[EXERCISE DETAILS]
Retype the essay on defining mental health verbatim from "3. There can" to "1 para 15).".

[EXCERPTED PASSAGE]
-=-=-
On Defining Mental Health (Tina Minkowitz)

On Defining Mental Health, by Tina Minkowitz*
1. Mental health, like recovery, is individual and subjective. It cannot be judged
externally or with reference to any universal criteria. Various ideas or visions or
values of what anyone considers to be mentally healthy can be promoted and
cultivated the way that ethical and spiritual values can be promoted and
cultivated. To attempt to universalize such criteria and judge others according to
them is to impose hegemony of certain beliefs and values over others, and most
importantly to create a hierarchy of those who are in a position to authoritatively
proclaim the hegemony of these beliefs and values, and to judge others according to
how well they meet the criteria.
2. For me, mental health is a sense of internal well-being and congruence with one’s
own beliefs and values. This is an internal reference, my personal idea of what I
would envision, or abstract from what it means to me to see some habit or pattern as
mentally healthy or unhealthy. Nevertheless, it is not for anyone else to take that
from me and judge me according to whether they think I am fulfilling this in my own
life.
3. There can be dialogue and interchange about what we consider to be mentally
healthy, just as we can exchange views about ethics and spiritual beliefs and values.
Such interchange is worthwhile but will never amount to, or should aim to create, an
objective universal standard. In other words mental health is an aspirational personal
value that can be meaningful in individuals’ lives. When used as a yardstick for one
person to measure another, it is the enactment of a power inequality and hierarchy,
contrary to the values that underlie CRPD Article 12, in particular what I have
referred to as the incommensurability of persons, or the impossibility for one person
to ‘assess the inner-workings of the human mind, and when the person does not
pass the assessment, to deny him or her a core human right.’ (CRPD General
Comment No. 1 para 15).
4. In my view, giving any hegemonic weight to such assessment in law or social
practice is enough to deny the person the human right to be treated as a member of
his or her community of equal worth and dignity as others. I consider that the logical
implication of Article 12 is a radical mutuality and respect for worldview as developed
by Shery Mead in the framework of Intentional Peer Support. See Mead’s papers
and other materials on intentionalpeersupport.org, and my papers CRPD and
Transformative Equality, Rethinking Criminal Responsibility, Alternative to Functional
Capacity, and Norms and Implementation of CRPD Article 12 on academia.edu, and
blog posts ‘Decision-making and moral injury’ on madinamerica.com and ‘Guiderails
and reparation’ on tastethespring.wordpress.com. These values underlie the work
that has been done since the 1970s on peer support as a practice of sharing,
exploration and co-creation of knowledge by and for people who have been labeled
by others as mentally unhealthy and denied our human rights on that basis. To
embrace the idea that mental health is individual and subjective, an aspirational
value akin to spiritual and ethical values, reasserts our ownership of policy as well as
legal norms in an area that has deeply affected us and that we have contemplated
and studied to remedy the injustices that have been done.
-=-=-
[Chart comprehension data]
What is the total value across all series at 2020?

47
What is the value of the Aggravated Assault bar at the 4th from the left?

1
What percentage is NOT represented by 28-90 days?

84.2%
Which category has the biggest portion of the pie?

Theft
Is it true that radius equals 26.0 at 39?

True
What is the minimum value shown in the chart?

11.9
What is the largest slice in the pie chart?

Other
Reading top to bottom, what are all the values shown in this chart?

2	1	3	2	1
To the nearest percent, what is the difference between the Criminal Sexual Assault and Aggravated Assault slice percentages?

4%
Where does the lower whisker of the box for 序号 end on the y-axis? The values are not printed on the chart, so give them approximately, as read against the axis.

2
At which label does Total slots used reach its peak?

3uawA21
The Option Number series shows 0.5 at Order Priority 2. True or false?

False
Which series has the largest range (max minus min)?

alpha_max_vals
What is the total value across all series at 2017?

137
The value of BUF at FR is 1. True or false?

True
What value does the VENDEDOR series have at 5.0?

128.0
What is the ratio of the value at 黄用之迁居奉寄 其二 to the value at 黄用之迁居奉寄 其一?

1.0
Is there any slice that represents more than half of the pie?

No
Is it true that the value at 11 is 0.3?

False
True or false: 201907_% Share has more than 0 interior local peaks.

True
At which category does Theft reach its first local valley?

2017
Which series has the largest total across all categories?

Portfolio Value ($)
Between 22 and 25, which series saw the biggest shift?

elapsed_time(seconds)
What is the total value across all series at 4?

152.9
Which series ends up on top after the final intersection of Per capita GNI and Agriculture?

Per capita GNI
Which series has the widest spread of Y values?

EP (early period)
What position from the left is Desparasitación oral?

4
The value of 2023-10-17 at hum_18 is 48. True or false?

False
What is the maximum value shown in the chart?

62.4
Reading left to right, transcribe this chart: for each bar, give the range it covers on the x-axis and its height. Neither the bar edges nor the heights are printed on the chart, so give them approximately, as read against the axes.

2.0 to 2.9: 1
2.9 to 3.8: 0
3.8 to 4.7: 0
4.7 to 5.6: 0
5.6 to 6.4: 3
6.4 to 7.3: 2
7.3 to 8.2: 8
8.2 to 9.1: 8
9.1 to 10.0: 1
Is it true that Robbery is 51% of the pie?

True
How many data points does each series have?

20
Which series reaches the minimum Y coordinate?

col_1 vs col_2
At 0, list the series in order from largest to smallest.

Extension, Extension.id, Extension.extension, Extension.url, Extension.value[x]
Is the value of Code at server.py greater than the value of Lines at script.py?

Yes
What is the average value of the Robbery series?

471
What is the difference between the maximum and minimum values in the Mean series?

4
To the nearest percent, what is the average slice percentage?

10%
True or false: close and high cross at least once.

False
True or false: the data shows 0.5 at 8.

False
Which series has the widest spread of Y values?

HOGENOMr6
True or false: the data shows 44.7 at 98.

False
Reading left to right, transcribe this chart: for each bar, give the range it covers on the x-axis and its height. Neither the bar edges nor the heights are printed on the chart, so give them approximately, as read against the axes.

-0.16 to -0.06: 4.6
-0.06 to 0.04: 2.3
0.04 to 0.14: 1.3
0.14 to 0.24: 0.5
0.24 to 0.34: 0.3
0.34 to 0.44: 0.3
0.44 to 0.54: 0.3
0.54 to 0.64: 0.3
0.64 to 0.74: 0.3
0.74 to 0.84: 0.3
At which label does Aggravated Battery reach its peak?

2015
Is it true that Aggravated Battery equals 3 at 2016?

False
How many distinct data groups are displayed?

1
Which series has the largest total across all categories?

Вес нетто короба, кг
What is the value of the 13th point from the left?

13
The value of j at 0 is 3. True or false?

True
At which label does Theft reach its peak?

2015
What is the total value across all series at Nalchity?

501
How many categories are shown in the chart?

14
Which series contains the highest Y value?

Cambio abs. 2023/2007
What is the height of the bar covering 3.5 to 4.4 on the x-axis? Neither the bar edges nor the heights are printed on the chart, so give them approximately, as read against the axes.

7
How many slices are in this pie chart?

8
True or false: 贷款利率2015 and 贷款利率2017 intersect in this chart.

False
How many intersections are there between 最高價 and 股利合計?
-=-=-
[ANSWER BOX]
3. There can be dialogue and interchange about what we consider to be mentally
healthy, just as we can exchange views about ethics and spiritual beliefs and values.
Such interchange is worthwhile but will never amount to, or should aim to create, an
objective universal standard. In other words mental health is an aspirational personal
value that can be meaningful in individuals’ lives. When used as a yardstick for one
person to measure another, it is the enactment of a power inequality and hierarchy,
contrary to the values that underlie CRPD Article 12, in particular what I have
referred to as the incommensurability of persons, or the impossibility for one person
to ‘assess the inner-workings of the human mind, and when the person does not
pass the assessment, to deny him or her a core human right.’ (CRPD General
Comment No. 1 para 15).